İnebolu’nun sokakları
inanılmaz dar. Tek arabalık. İki araba karşılaşınca biri geri geri gitmek
zorunda kalıyor. Öte yandan günümüzün modern şehirciliğine de taş çıkartacak
kadar düzgün, birbirine dik ve paralel sokaklardan oluşmuş. Ama her yamaç kasabasında
olduğu gibi yukarılara doğru sokaklar kıvrıla kıvrıla çıkmaya başlıyor. Halam
bizi kendi doğduğu eve ve Dedemin (annemin babası) doğduğu eve götürdü.
Halamınkinde hala oturuluyor. Daracık bir sokakta, diğerlerine göre küçük
görünen müstakil bir ev. Halam anneme “Ya Oya biliyor musun, şu evimizin önündeki
yol bize nasıl büyük, geniş bir cadde gibi gelirdi” derken arabayı iki yandan
duvarlara sürtmeden geçirmeye çalışıyordu.
Dedemin evi Tarihi Eser
statüsünde korumaya alınmış. Baktım da, viraneye dönmüş, bir de korunmasa ne
olacaktı acaba? Bayağı büyük, eski bir konak. Ahşap, cumbalı falan, onca
bakımsızlığa rağmen hala öyle güzel ki. Bu evi hayal meyal hatırlıyorum, orada annemin
amcaları oturuyordu galiba. İnebolu’ya geldiğimizde uğrardık. İçini pek
hatırlamıyorum ama tavanların çok yüksek olduğunu ve yürürken her adımda çıkan,
o ahşap evlere özgü gürültüyü çok iyi hatırlıyorum.
Bir kaç ziyaret de
yaptık.

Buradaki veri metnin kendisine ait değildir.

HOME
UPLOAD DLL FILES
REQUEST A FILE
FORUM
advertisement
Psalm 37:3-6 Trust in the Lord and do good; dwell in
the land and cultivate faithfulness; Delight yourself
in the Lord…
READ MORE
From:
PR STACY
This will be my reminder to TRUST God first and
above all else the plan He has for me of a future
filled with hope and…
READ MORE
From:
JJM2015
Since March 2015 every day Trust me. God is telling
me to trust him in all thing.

Bunlardan biri Halamların eski komşuları “Zehranım Teyze” idi. Hala
aynı evde oturuyorlardı, düşünsenize 45-50 yıl önceki komşunuzu gidip
bulabiliyorsunuz. Küçük yerleri seviyorum.
Zehranım Teyze 90
yaşında falan var herhalde ama kadın cin gibi, eski-yeni her şeyi, herkesi,
isimleriyle falan hatırlıyor. Kendi kendime “bu demans, bunama, alzheimer falan
kent hastalığı herhalde, böyle yerlerde yaşayanlara bir şey olduğu yok” dedim.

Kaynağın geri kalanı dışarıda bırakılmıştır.